We share our patients. He is looking at studying long-term survivors, particularly what we call elite controllers, who have no virus in their blood. They aren't as long-lived as our long-term survivors. We have people who have lived 30 years with the virus. Unlike the elites, they have a little virus in their blood. Whether the elites will continue to be that way, I don't know. We do have a few who have gone 10 years with no detectable virus-- extremely unusual ones, probably at the right-hand end of a bell-shaped curve--meaning, if you have a strong immune system response, you will almost completely control the virus, and then there are gradations from there. It shows you that there will always be a population that survives, something that I learned in virology.
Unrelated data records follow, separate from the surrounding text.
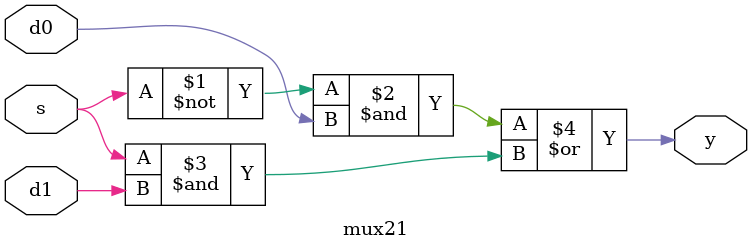
<source format=v>
module mux21(d0, d1, s, y);

    input d0, d1;
    input s;
    output y;

    assign y = (~s & d0)|(s & d1);

endmodule
</source>
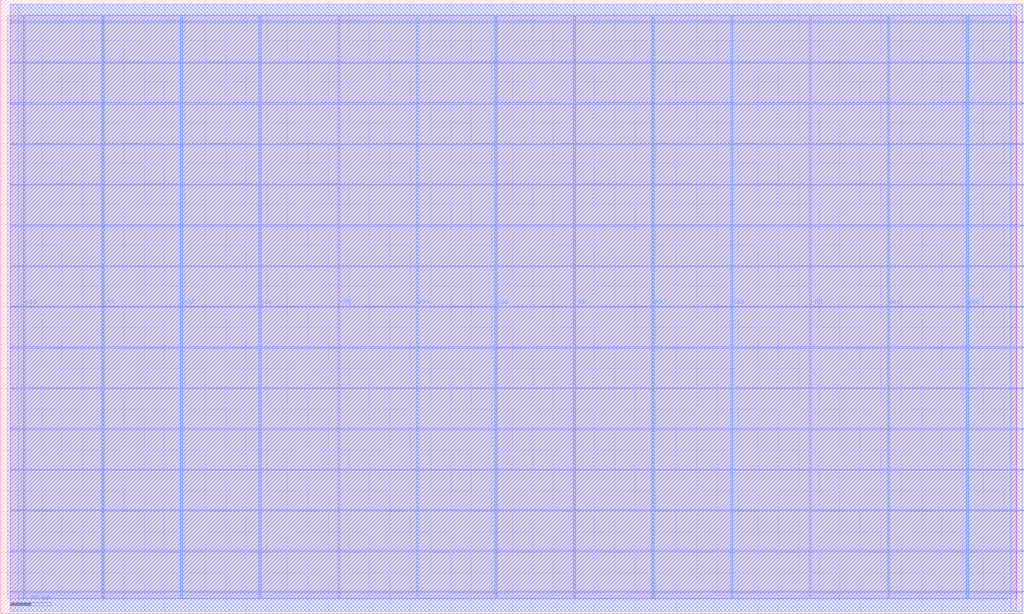
<source format=lef>
VERSION 5.7 ;
  NOWIREEXTENSIONATPIN ON ;
  DIVIDERCHAR "/" ;
  BUSBITCHARS "[]" ;
MACRO serv_2
  CLASS BLOCK ;
  FOREIGN serv_2 ;
  ORIGIN 0.000 0.000 ;
  SIZE 1000.000 BY 600.000 ;
  PIN io_in[0]
    DIRECTION INPUT ;
    USE SIGNAL ;
    PORT
      LAYER Metal3 ;
        RECT 998.000 21.280 1000.000 21.840 ;
    END
  END io_in[0]
  PIN io_in[1]
    DIRECTION INPUT ;
    USE SIGNAL ;
    PORT
      LAYER Metal3 ;
        RECT 998.000 61.040 1000.000 61.600 ;
    END
  END io_in[1]
  PIN io_in[2]
    DIRECTION INPUT ;
    USE SIGNAL ;
    PORT
      LAYER Metal3 ;
        RECT 998.000 100.800 1000.000 101.360 ;
    END
  END io_in[2]
  PIN io_in[3]
    DIRECTION INPUT ;
    USE SIGNAL ;
    PORT
      LAYER Metal3 ;
        RECT 998.000 140.560 1000.000 141.120 ;
    END
  END io_in[3]
  PIN io_in[4]
    DIRECTION INPUT ;
    USE SIGNAL ;
    PORT
      LAYER Metal3 ;
        RECT 998.000 180.320 1000.000 180.880 ;
    END
  END io_in[4]
  PIN io_oeb[0]
    DIRECTION OUTPUT TRISTATE ;
    USE SIGNAL ;
    PORT
      LAYER Metal3 ;
        RECT 998.000 418.880 1000.000 419.440 ;
    END
  END io_oeb[0]
  PIN io_oeb[1]
    DIRECTION OUTPUT TRISTATE ;
    USE SIGNAL ;
    PORT
      LAYER Metal3 ;
        RECT 998.000 458.640 1000.000 459.200 ;
    END
  END io_oeb[1]
  PIN io_oeb[2]
    DIRECTION OUTPUT TRISTATE ;
    USE SIGNAL ;
    PORT
      LAYER Metal3 ;
        RECT 998.000 498.400 1000.000 498.960 ;
    END
  END io_oeb[2]
  PIN io_oeb[3]
    DIRECTION OUTPUT TRISTATE ;
    USE SIGNAL ;
    PORT
      LAYER Metal3 ;
        RECT 998.000 538.160 1000.000 538.720 ;
    END
  END io_oeb[3]
  PIN io_oeb[4]
    DIRECTION OUTPUT TRISTATE ;
    USE SIGNAL ;
    PORT
      LAYER Metal3 ;
        RECT 998.000 577.920 1000.000 578.480 ;
    END
  END io_oeb[4]
  PIN io_out[0]
    DIRECTION OUTPUT TRISTATE ;
    USE SIGNAL ;
    PORT
      LAYER Metal3 ;
        RECT 998.000 220.080 1000.000 220.640 ;
    END
  END io_out[0]
  PIN io_out[1]
    DIRECTION OUTPUT TRISTATE ;
    USE SIGNAL ;
    PORT
      LAYER Metal3 ;
        RECT 998.000 259.840 1000.000 260.400 ;
    END
  END io_out[1]
  PIN io_out[2]
    DIRECTION OUTPUT TRISTATE ;
    USE SIGNAL ;
    PORT
      LAYER Metal3 ;
        RECT 998.000 299.600 1000.000 300.160 ;
    END
  END io_out[2]
  PIN io_out[3]
    DIRECTION OUTPUT TRISTATE ;
    USE SIGNAL ;
    PORT
      LAYER Metal3 ;
        RECT 998.000 339.360 1000.000 339.920 ;
    END
  END io_out[3]
  PIN io_out[4]
    DIRECTION OUTPUT TRISTATE ;
    USE SIGNAL ;
    PORT
      LAYER Metal3 ;
        RECT 998.000 379.120 1000.000 379.680 ;
    END
  END io_out[4]
  PIN vdd
    DIRECTION INOUT ;
    USE POWER ;
    PORT
      LAYER Metal4 ;
        RECT 22.240 15.380 23.840 584.380 ;
    END
    PORT
      LAYER Metal4 ;
        RECT 175.840 15.380 177.440 584.380 ;
    END
    PORT
      LAYER Metal4 ;
        RECT 329.440 15.380 331.040 584.380 ;
    END
    PORT
      LAYER Metal4 ;
        RECT 483.040 15.380 484.640 584.380 ;
    END
    PORT
      LAYER Metal4 ;
        RECT 636.640 15.380 638.240 584.380 ;
    END
    PORT
      LAYER Metal4 ;
        RECT 790.240 15.380 791.840 584.380 ;
    END
    PORT
      LAYER Metal4 ;
        RECT 943.840 15.380 945.440 584.380 ;
    END
  END vdd
  PIN vss
    DIRECTION INOUT ;
    USE GROUND ;
    PORT
      LAYER Metal4 ;
        RECT 99.040 15.380 100.640 584.380 ;
    END
    PORT
      LAYER Metal4 ;
        RECT 252.640 15.380 254.240 584.380 ;
    END
    PORT
      LAYER Metal4 ;
        RECT 406.240 15.380 407.840 584.380 ;
    END
    PORT
      LAYER Metal4 ;
        RECT 559.840 15.380 561.440 584.380 ;
    END
    PORT
      LAYER Metal4 ;
        RECT 713.440 15.380 715.040 584.380 ;
    END
    PORT
      LAYER Metal4 ;
        RECT 867.040 15.380 868.640 584.380 ;
    END
  END vss
  OBS
      LAYER Metal1 ;
        RECT 6.720 14.710 992.880 584.380 ;
      LAYER Metal2 ;
        RECT 9.100 2.330 992.180 595.750 ;
      LAYER Metal3 ;
        RECT 9.050 578.780 998.000 595.700 ;
        RECT 9.050 577.620 997.700 578.780 ;
        RECT 9.050 539.020 998.000 577.620 ;
        RECT 9.050 537.860 997.700 539.020 ;
        RECT 9.050 499.260 998.000 537.860 ;
        RECT 9.050 498.100 997.700 499.260 ;
        RECT 9.050 459.500 998.000 498.100 ;
        RECT 9.050 458.340 997.700 459.500 ;
        RECT 9.050 419.740 998.000 458.340 ;
        RECT 9.050 418.580 997.700 419.740 ;
        RECT 9.050 379.980 998.000 418.580 ;
        RECT 9.050 378.820 997.700 379.980 ;
        RECT 9.050 340.220 998.000 378.820 ;
        RECT 9.050 339.060 997.700 340.220 ;
        RECT 9.050 300.460 998.000 339.060 ;
        RECT 9.050 299.300 997.700 300.460 ;
        RECT 9.050 260.700 998.000 299.300 ;
        RECT 9.050 259.540 997.700 260.700 ;
        RECT 9.050 220.940 998.000 259.540 ;
        RECT 9.050 219.780 997.700 220.940 ;
        RECT 9.050 181.180 998.000 219.780 ;
        RECT 9.050 180.020 997.700 181.180 ;
        RECT 9.050 141.420 998.000 180.020 ;
        RECT 9.050 140.260 997.700 141.420 ;
        RECT 9.050 101.660 998.000 140.260 ;
        RECT 9.050 100.500 997.700 101.660 ;
        RECT 9.050 61.900 998.000 100.500 ;
        RECT 9.050 60.740 997.700 61.900 ;
        RECT 9.050 22.140 998.000 60.740 ;
        RECT 9.050 20.980 997.700 22.140 ;
        RECT 9.050 2.380 998.000 20.980 ;
      LAYER Metal4 ;
        RECT 16.940 584.680 987.140 595.750 ;
        RECT 16.940 15.080 21.940 584.680 ;
        RECT 24.140 15.080 98.740 584.680 ;
        RECT 100.940 15.080 175.540 584.680 ;
        RECT 177.740 15.080 252.340 584.680 ;
        RECT 254.540 15.080 329.140 584.680 ;
        RECT 331.340 15.080 405.940 584.680 ;
        RECT 408.140 15.080 482.740 584.680 ;
        RECT 484.940 15.080 559.540 584.680 ;
        RECT 561.740 15.080 636.340 584.680 ;
        RECT 638.540 15.080 713.140 584.680 ;
        RECT 715.340 15.080 789.940 584.680 ;
        RECT 792.140 15.080 866.740 584.680 ;
        RECT 868.940 15.080 943.540 584.680 ;
        RECT 945.740 15.080 987.140 584.680 ;
        RECT 16.940 2.330 987.140 15.080 ;
  END
END serv_2
END LIBRARY


</source>
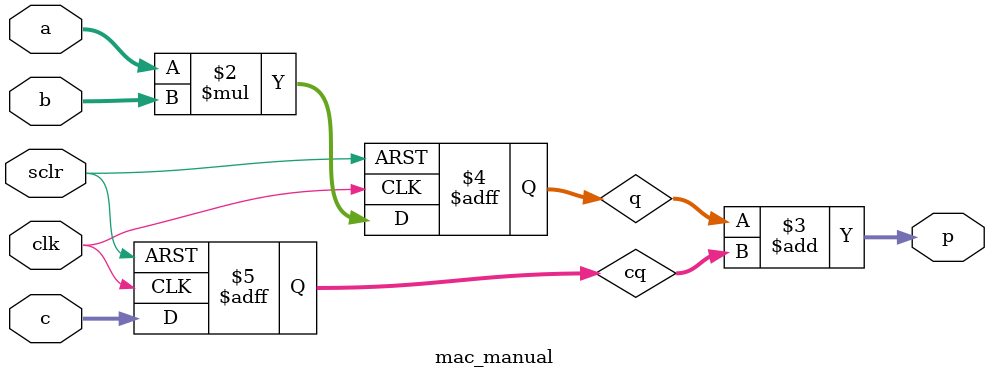
<source format=v>

module mac_manual #(
	parameter N = 18,
    parameter Q = 12
    )(
    input clk,sclr,
    input [N-1:0] a,
    input [N-1:0] b,
    input [N-1:0] c,
    output [10+N-1:0] p
    );
reg [N-1:0] q,cq; 
always@(posedge clk,posedge sclr)
 begin
    if(sclr)
    begin
        q <= 0;
        cq <=0;
    end
    else begin
        q <= a*b;                   //performs the multiply accumulate operation
        cq <= c;
    end
 end
 assign p = q + cq;
endmodule

</source>
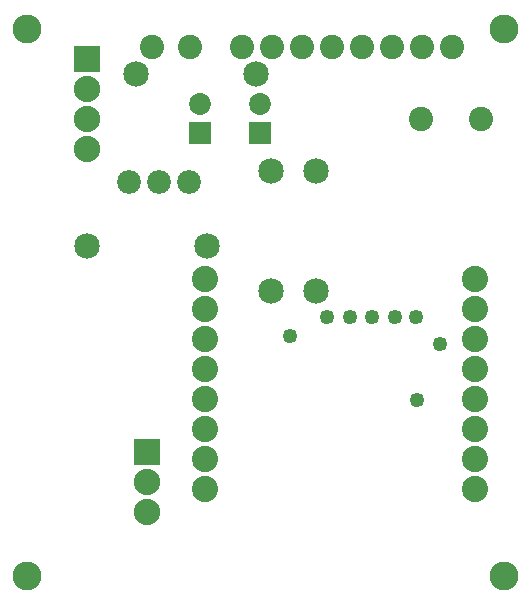
<source format=gts>
G04 MADE WITH FRITZING*
G04 WWW.FRITZING.ORG*
G04 DOUBLE SIDED*
G04 HOLES PLATED*
G04 CONTOUR ON CENTER OF CONTOUR VECTOR*
%ASAXBY*%
%FSLAX23Y23*%
%MOIN*%
%OFA0B0*%
%SFA1.0B1.0*%
%ADD10C,0.049370*%
%ADD11C,0.072992*%
%ADD12C,0.087778*%
%ADD13C,0.096614*%
%ADD14C,0.080866*%
%ADD15C,0.079444*%
%ADD16C,0.088000*%
%ADD17C,0.085000*%
%ADD18R,0.072992X0.072992*%
%ADD19R,0.088000X0.088000*%
%LNMASK1*%
G90*
G70*
G54D10*
X1371Y935D03*
G54D11*
X650Y1550D03*
X650Y1648D03*
X850Y1550D03*
X850Y1648D03*
G54D10*
X1300Y936D03*
X1225Y936D03*
X1150Y936D03*
X1075Y936D03*
G54D12*
X667Y1062D03*
X667Y962D03*
X667Y862D03*
X667Y762D03*
X667Y662D03*
X667Y562D03*
X667Y462D03*
X667Y362D03*
X1567Y362D03*
X1567Y462D03*
X1567Y562D03*
X1567Y662D03*
X1567Y762D03*
X1567Y862D03*
X1567Y962D03*
X1567Y1062D03*
G54D13*
X1663Y73D03*
X75Y1898D03*
X75Y73D03*
X1663Y1898D03*
G54D14*
X617Y1837D03*
X492Y1837D03*
G54D15*
X413Y1386D03*
X513Y1386D03*
X613Y1386D03*
G54D16*
X275Y1798D03*
X275Y1698D03*
X275Y1598D03*
X275Y1498D03*
X475Y486D03*
X475Y386D03*
X475Y286D03*
G54D10*
X950Y873D03*
G54D14*
X1192Y1837D03*
X1392Y1837D03*
X1388Y1598D03*
X1292Y1837D03*
X1092Y1837D03*
X892Y1836D03*
X992Y1837D03*
X792Y1837D03*
X1588Y1598D03*
X1492Y1837D03*
G54D17*
X275Y1173D03*
X675Y1173D03*
X888Y1023D03*
X888Y1423D03*
X1038Y1023D03*
X1038Y1423D03*
X438Y1748D03*
X838Y1748D03*
G54D10*
X1375Y661D03*
X1450Y848D03*
G54D18*
X650Y1550D03*
X850Y1550D03*
G54D19*
X275Y1798D03*
X475Y486D03*
G04 End of Mask1*
M02*
</source>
We've been studying these people since the mid-1980s. What is that now, 20-odd years?
What is the most important lesson you have learned over these past 25 years that HIV researchers and policy makers should keep in mind as we move forward?
|"It's taken a long time for people to realize that you have to elicit this natural immunity...which has to be done with a vaccine." |
The important lesson is: "An old dog doesn't learn new tricks." Unfortunately, the field is paralyzed by people who come in with an impression from old studies (even young people from reading the literature) and aren't open to a new challenge. This is the first infectious disease we have had to fight by controlling the infected cell in body fluids. Very little attention is given to that. They're always thinking in terms of free virus. Then, you have a virus that exists in many different shades and colors. I think they are very reluctant to take a lesson that we have embraced, which is the natural or innate immune response, which is the earliest response to the virus. We've been emphasizing that from the end of the '90s, when it suddenly hit me that we were looking at innate immunity. It's taken a long time for people to realize that you have to elicit this natural immunity, which we hardly learned about in medical school, which has to be done with a vaccine. Absolutely with a vaccine. That gives time for the immune system to develop a memory to fight this infectious agent. You need, as far I'm concerned, to boost this immunity with treatment, and no company wants to do immune-based therapies. Too complicated.
Do you think that HIV has fundamentally changed the way that we think about and research infectious disease?
Maybe it has now, but it took 25 years. For the majority of researchers, there was a lack of attention to the infected cell, to the innate immunity, to drugs that will help and not harm people, to a microbicide that won't kill the infected cells but prevents them from contact, because if they kill the infected cell they are going to kill vaginal cells. It took them a long time to learn that. I think all the misguided directions have brought people to now say of the vaccine that we've got to fund new research. It's a constant theme.
What are some findings from HIV research that could potentially benefit research into other diseases?
We were the first to show that CD8+ cells can control HIV without killing the infected cell, and now it has been shown for hepatitis viruses, herpes virus. It's now more commonly seen. It may be a major mechanism.
What have you drawn from the experience?
I would have to say it's been meeting an incredible number of infected people. They come to my lab every month and donate blood and are interested and supportive. I dream of the day that we can put all of them in one room--my room here, the lab--and take a picture because we have found what I think is the secret to survival, which is the CD8+ antiviral factor.